Exercise details:
Return the records exactly as they stand, and keep the pictures out of the copy.

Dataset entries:
+-------+

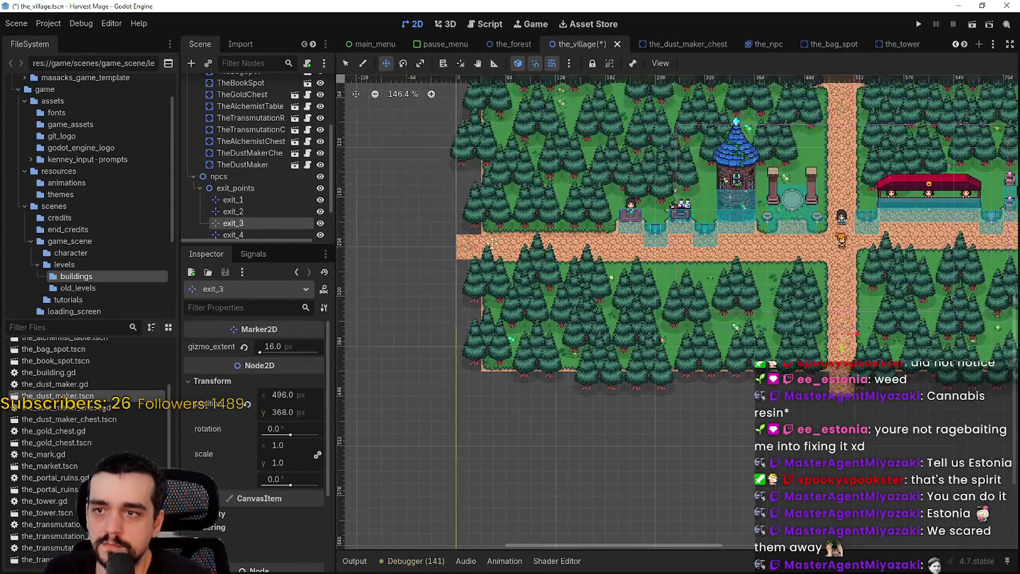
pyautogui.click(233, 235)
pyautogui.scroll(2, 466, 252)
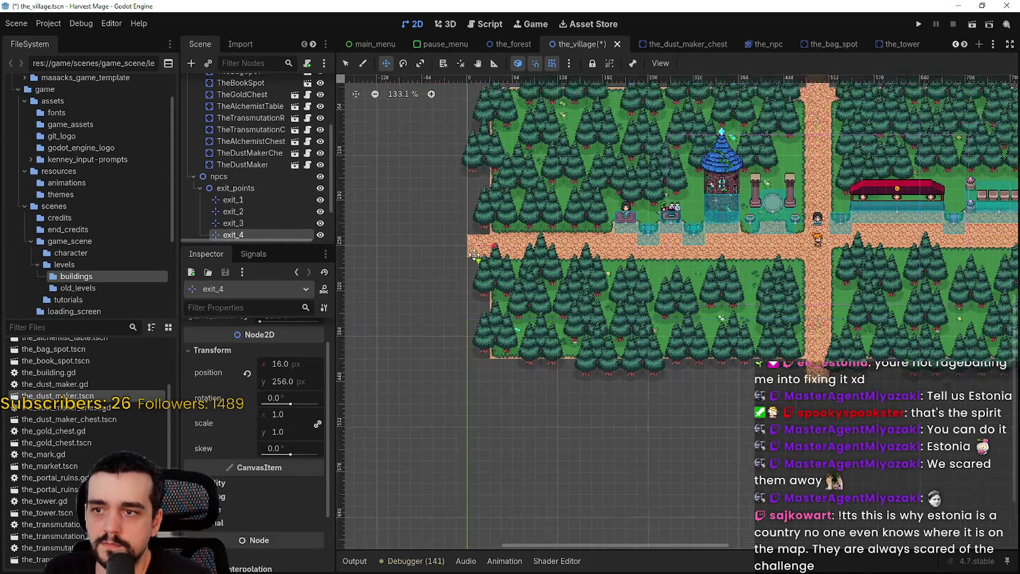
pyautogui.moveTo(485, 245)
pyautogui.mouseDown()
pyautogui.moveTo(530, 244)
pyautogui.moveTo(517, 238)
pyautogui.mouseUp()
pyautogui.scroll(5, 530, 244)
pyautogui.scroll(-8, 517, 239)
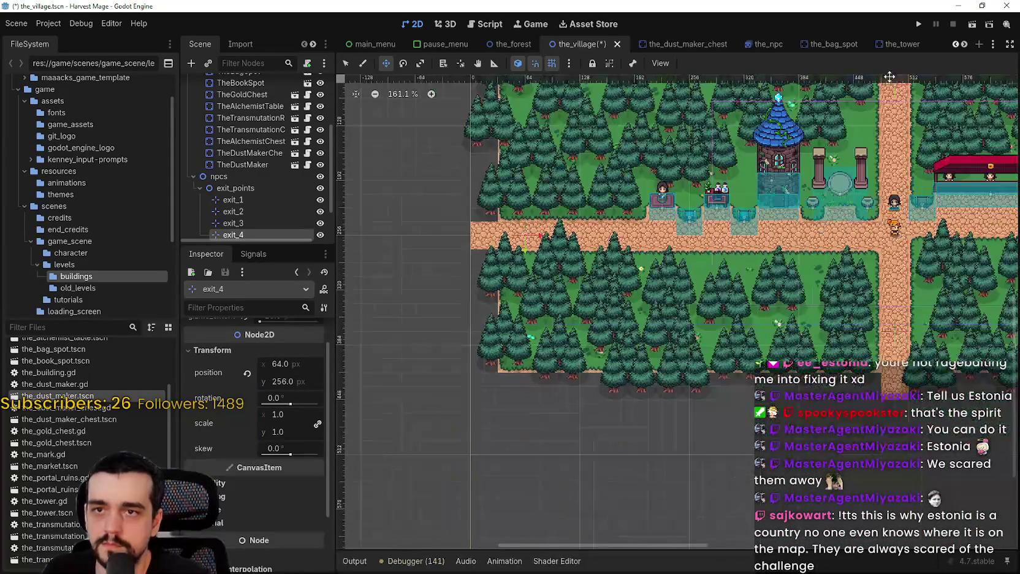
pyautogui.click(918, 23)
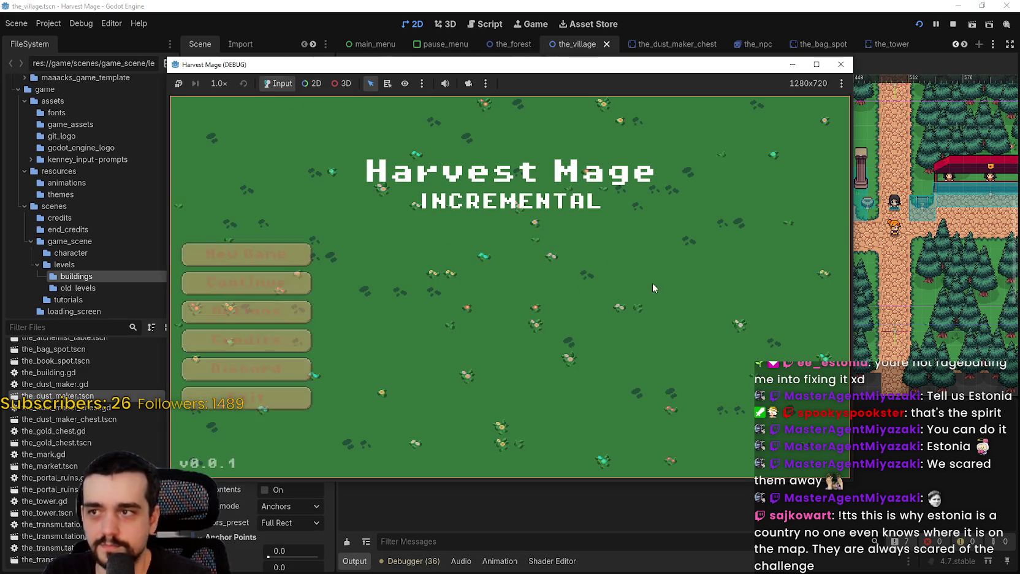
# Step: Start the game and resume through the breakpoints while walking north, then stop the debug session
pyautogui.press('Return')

+-------+

Response to the exercise:
pyautogui.click(233, 235)
pyautogui.scroll(2, 466, 252)
pyautogui.moveTo(485, 245)
pyautogui.mouseDown()
pyautogui.moveTo(530, 244)
pyautogui.moveTo(517, 238)
pyautogui.mouseUp()
pyautogui.scroll(5, 530, 244)
pyautogui.scroll(-8, 517, 239)
pyautogui.click(918, 23)
# Step: Start the game and resume through the breakpoints while walking north, then stop the debug session
pyautogui.press('Return')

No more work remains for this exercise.